[[ INFORMATION GIVEN, beginning ]]

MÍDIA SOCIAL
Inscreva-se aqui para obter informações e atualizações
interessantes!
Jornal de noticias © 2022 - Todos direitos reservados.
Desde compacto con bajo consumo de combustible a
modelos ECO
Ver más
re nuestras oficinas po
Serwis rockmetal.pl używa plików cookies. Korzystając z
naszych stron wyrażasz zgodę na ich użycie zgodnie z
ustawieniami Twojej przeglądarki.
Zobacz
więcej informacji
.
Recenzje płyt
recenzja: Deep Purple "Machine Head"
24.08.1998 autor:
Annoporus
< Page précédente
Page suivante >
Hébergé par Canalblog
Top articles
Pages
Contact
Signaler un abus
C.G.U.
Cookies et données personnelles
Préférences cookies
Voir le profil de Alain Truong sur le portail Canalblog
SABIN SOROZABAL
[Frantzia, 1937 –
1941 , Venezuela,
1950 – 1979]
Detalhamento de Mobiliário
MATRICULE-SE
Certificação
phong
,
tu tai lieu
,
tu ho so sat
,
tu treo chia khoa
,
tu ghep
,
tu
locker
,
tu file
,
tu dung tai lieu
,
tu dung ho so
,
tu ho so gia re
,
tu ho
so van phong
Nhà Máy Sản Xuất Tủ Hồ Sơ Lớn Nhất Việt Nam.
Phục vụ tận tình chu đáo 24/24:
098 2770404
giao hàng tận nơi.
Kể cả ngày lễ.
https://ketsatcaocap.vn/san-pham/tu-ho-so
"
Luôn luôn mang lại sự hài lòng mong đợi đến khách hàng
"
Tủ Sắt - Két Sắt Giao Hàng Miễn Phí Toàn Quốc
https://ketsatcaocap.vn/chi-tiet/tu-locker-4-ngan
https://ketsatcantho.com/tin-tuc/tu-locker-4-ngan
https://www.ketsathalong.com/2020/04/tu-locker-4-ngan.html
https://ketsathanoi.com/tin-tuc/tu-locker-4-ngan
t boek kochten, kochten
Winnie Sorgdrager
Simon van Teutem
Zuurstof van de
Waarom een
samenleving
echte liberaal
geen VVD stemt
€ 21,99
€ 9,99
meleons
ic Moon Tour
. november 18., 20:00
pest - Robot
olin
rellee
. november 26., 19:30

[[ INFORMATION GIVEN, end ]]

How many lines of the material above contain the string "ketsatcaocap"? Reply with the number only.

### OUTPUT FOR THIS TASK
2